The records
..............................

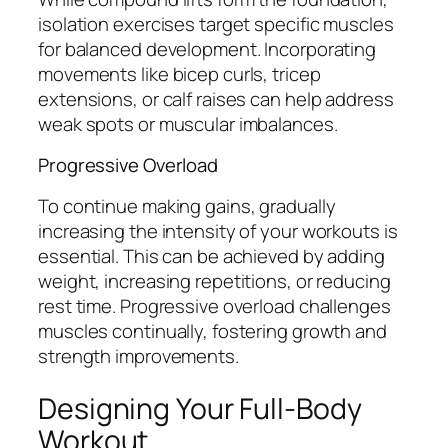
isolation exercises target specific muscles
for balanced development. Incorporating
movements like bicep curls, tricep
extensions, or calf raises can help address
weak spots or muscular imbalances.
Progressive Overload
To continue making gains, gradually
increasing the intensity of your workouts is
essential. This can be achieved by adding
weight, increasing repetitions, or reducing
rest time. Progressive overload challenges
muscles continually, fostering growth and
strength improvements.
Designing Your Full-Body
Workout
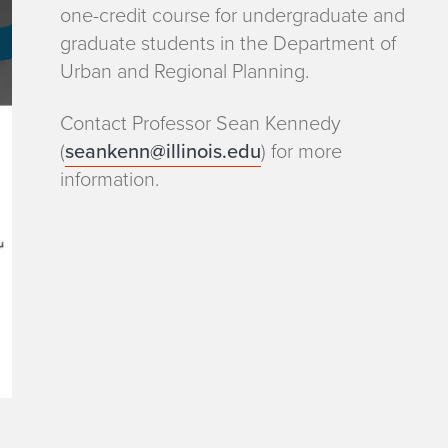
one-credit course for undergraduate and
graduate students in the Department of
Urban and Regional Planning.
Contact Professor Sean Kennedy
(
seankenn@illinois.edu
) for more
information.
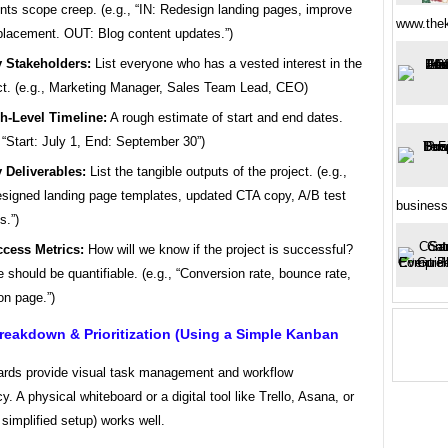
nts scope creep. (e.g., “IN: Redesign landing pages, improve
www.thek
lacement. OUT: Blog content updates.”)
 Stakeholders:
List everyone who has a vested interest in the
ct. (e.g., Marketing Manager, Sales Team Lead, CEO)
h-Level Timeline:
A rough estimate of start and end dates.
, “Start: July 1, End: September 30”)
 Deliverables:
List the tangible outputs of the project. (e.g.,
signed landing page templates, updated CTA copy, A/B test
business
s.”)
cess Metrics:
How will we know if the project is successful?
 should be quantifiable. (e.g., “Conversion rate, bounce rate,
on page.”)
reakdown & Prioritization (Using a Simple Kanban
rds provide visual task management and workflow
y. A physical whiteboard or a digital tool like Trello, Asana, or
a simplified setup) works well.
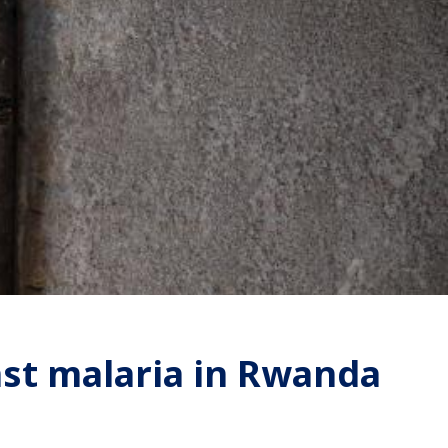
st malaria in Rwanda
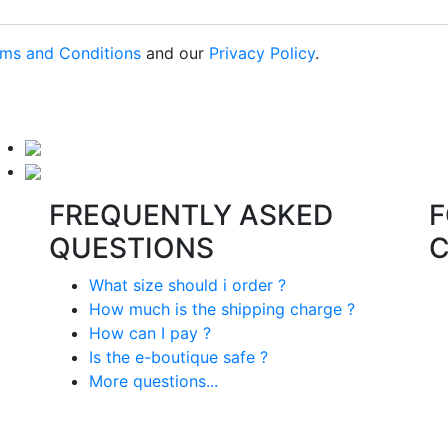
ms and Conditions
and our
Privacy Policy
.
FREQUENTLY ASKED
F
QUESTIONS
What size should i order ?
How much is the shipping charge ?
How can I pay ?
Is the e-boutique safe ?
More questions...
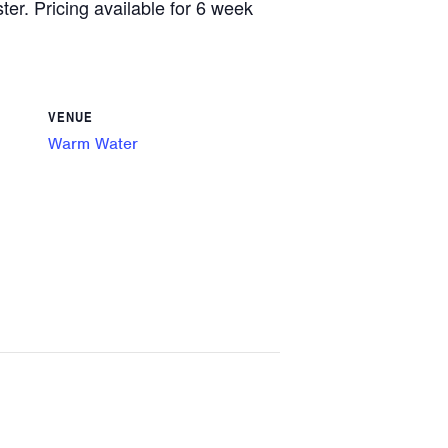
ster. Pricing available for 6 week
VENUE
Warm Water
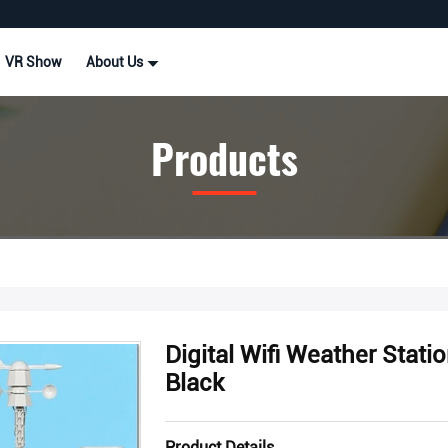
VR Show
About Us
Products
Digital Wifi Weather Statio
Black
Product Details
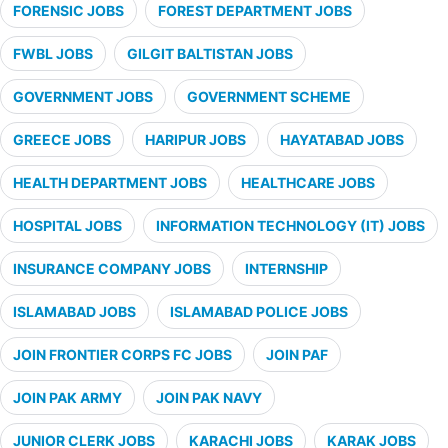
FORENSIC JOBS
FOREST DEPARTMENT JOBS
FWBL JOBS
GILGIT BALTISTAN JOBS
GOVERNMENT JOBS
GOVERNMENT SCHEME
GREECE JOBS
HARIPUR JOBS
HAYATABAD JOBS
HEALTH DEPARTMENT JOBS
HEALTHCARE JOBS
HOSPITAL JOBS
INFORMATION TECHNOLOGY (IT) JOBS
INSURANCE COMPANY JOBS
INTERNSHIP
ISLAMABAD JOBS
ISLAMABAD POLICE JOBS
JOIN FRONTIER CORPS FC JOBS
JOIN PAF
JOIN PAK ARMY
JOIN PAK NAVY
JUNIOR CLERK JOBS
KARACHI JOBS
KARAK JOBS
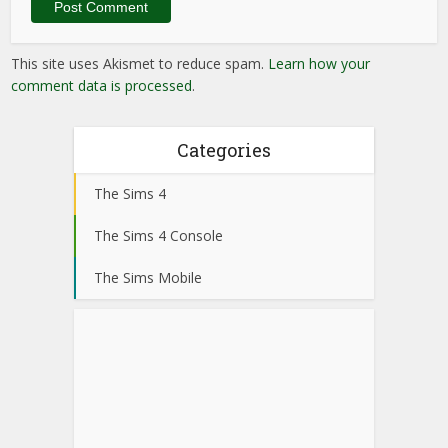
This site uses Akismet to reduce spam.
Learn how your
comment data is processed
.
Categories
The Sims 4
The Sims 4 Console
The Sims Mobile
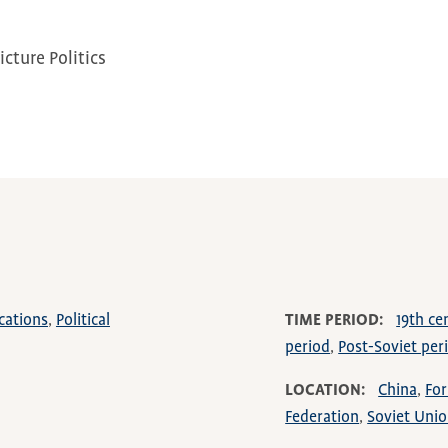
cture Politics
cations
Political
TIME PERIOD
19th ce
period
Post-Soviet per
LOCATION
China
For
Federation
Soviet Uni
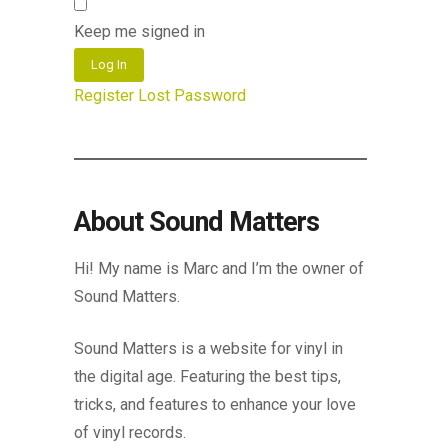
Keep me signed in
Log In
Register
Lost Password
About Sound Matters
Hi! My name is Marc and I’m the owner of
Sound Matters.
Sound Matters is a website for vinyl in
the digital age. Featuring the best tips,
tricks, and features to enhance your love
of vinyl records.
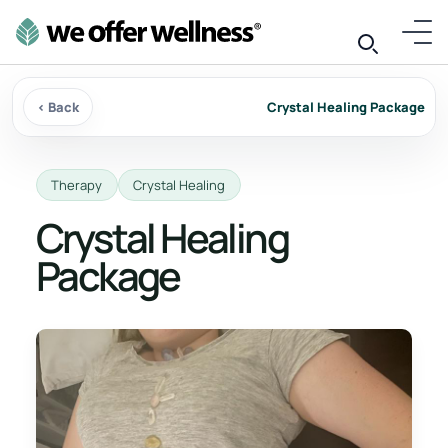
‹ Back
Crystal Healing Package
Therapy
Crystal Healing
Crystal Healing
Package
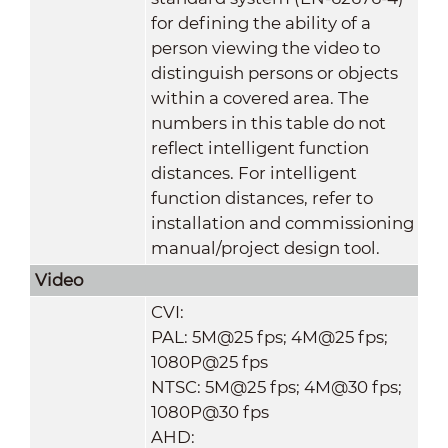
for defining the ability of a
person viewing the video to
distinguish persons or objects
within a covered area. The
numbers in this table do not
reflect intelligent function
distances. For intelligent
function distances, refer to
installation and commissioning
manual/project design tool.
Video
CVI:
PAL: 5M@25 fps; 4M@25 fps;
1080P@25 fps
NTSC: 5M@25 fps; 4M@30 fps;
1080P@30 fps
AHD:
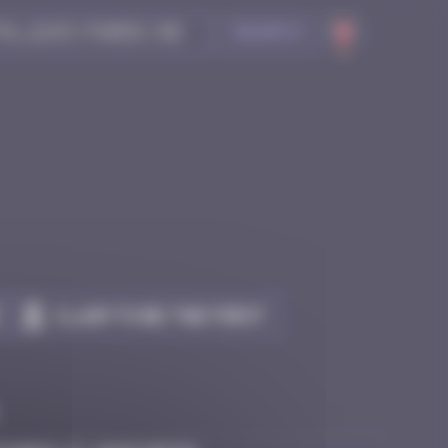
Search
Claim to be the first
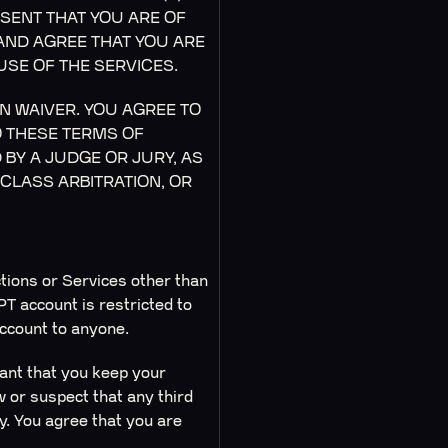
SENT THAT YOU ARE OF
 AND AGREE THAT YOU ARE
USE OF THE SERVICES.
N WAIVER. YOU AGREE TO
O THESE TERMS OF
BY A JUDGE OR JURY, AS
 CLASS ARBITRATION, OR
ctions or Services other than
T account is restricted to
account to anyone.
tant that you keep your
w or suspect that any third
. You agree that you are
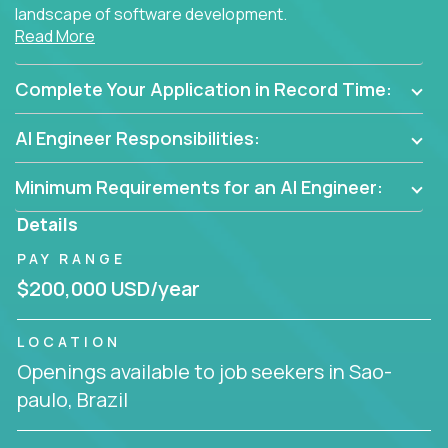
landscape of software development.
Read More
As part of an elite group, you'll join forces with
innovators and thought leaders, driving
Complete Your Application in Record Time:
breakthrough solutions and navigating high-level
business challenges.
AI Engineer Responsibilities:
Minimum Requirements for an AI Engineer:
Details
PAY RANGE
$200,000 USD/year
LOCATION
Openings available to job seekers in Sao-
paulo, Brazil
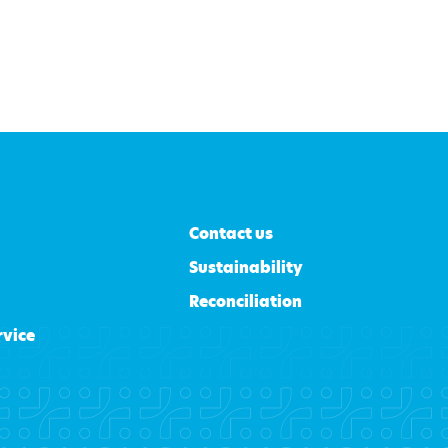
Contact us
Sustainability
Reconciliation
rvice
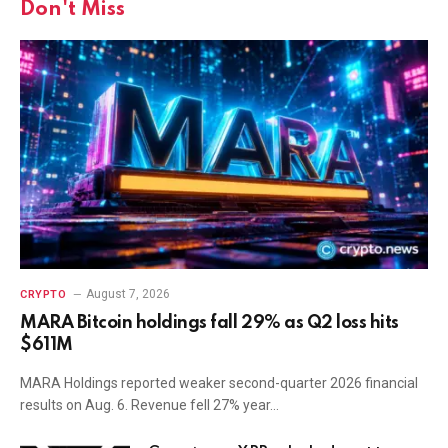
Don't Miss
August 7, 2026
CRYPTO
MARA Bitcoin holdings fall 29% as Q2 loss hits
$611M
MARA Holdings reported weaker second-quarter 2026 financial
results on Aug. 6. Revenue fell 27% year…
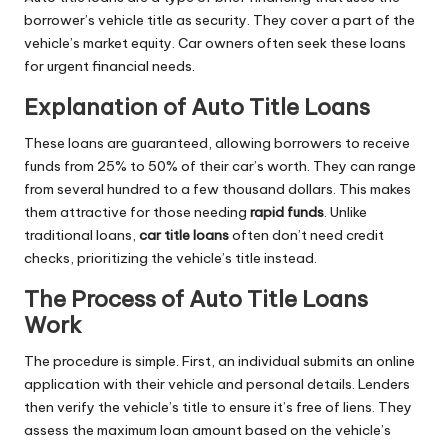
borrower’s vehicle title as security. They cover a part of the
vehicle’s market equity. Car owners often seek these loans
for urgent financial needs.
Explanation of Auto Title Loans
These loans are guaranteed, allowing borrowers to receive
funds from 25% to 50% of their car’s worth. They can range
from several hundred to a few thousand dollars. This makes
them attractive for those needing
rapid funds
. Unlike
traditional loans,
car title loans
often don’t need credit
checks, prioritizing the vehicle’s title instead.
The Process of Auto Title Loans
Work
The procedure is simple. First, an individual submits an online
application with their vehicle and personal details. Lenders
then verify the vehicle’s title to ensure it’s free of liens. They
assess the maximum loan amount based on the vehicle’s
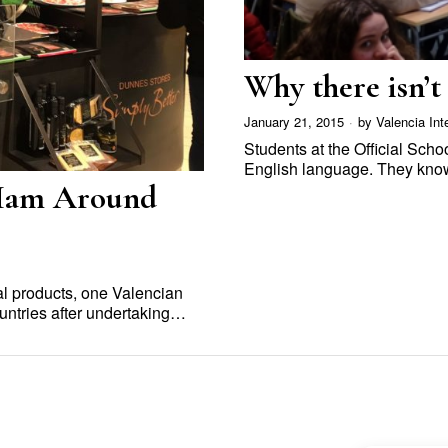
Why there isn’t 
January 21, 2015
by
Valencia Int
Students at the Official Sch
English language. They know
 Ham Around
al products, one Valencian
untries after undertaking…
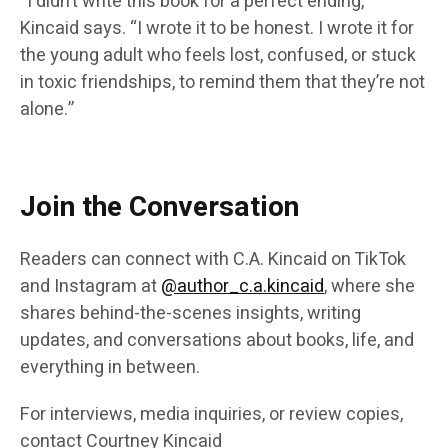
“I didn’t write this book for a perfect ending,”
Kincaid says. “I wrote it to be honest. I wrote it for
the young adult who feels lost, confused, or stuck
in toxic friendships, to remind them that they’re not
alone.”
Join the Conversation
Readers can connect with C.A. Kincaid on TikTok
and Instagram at
@author_c.a.kincaid
, where she
shares behind-the-scenes insights, writing
updates, and conversations about books, life, and
everything in between.
For interviews, media inquiries, or review copies,
contact Courtney Kincaid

..............................

What you have to do
Copy the records word for word from the very start through the line holding "information.", including that line, and leave out the pictures.

Output
isolation exercises target specific muscles
for balanced development. Incorporating
movements like bicep curls, tricep
extensions, or calf raises can help address
weak spots or muscular imbalances.
Progressive Overload
To continue making gains, gradually
increasing the intensity of your workouts is
essential. This can be achieved by adding
weight, increasing repetitions, or reducing
rest time. Progressive overload challenges
muscles continually, fostering growth and
strength improvements.
Designing Your Full-Body
Workout
one-credit course for undergraduate and
graduate students in the Department of
Urban and Regional Planning.
Contact Professor Sean Kennedy
(
seankenn@illinois.edu
) for more
information.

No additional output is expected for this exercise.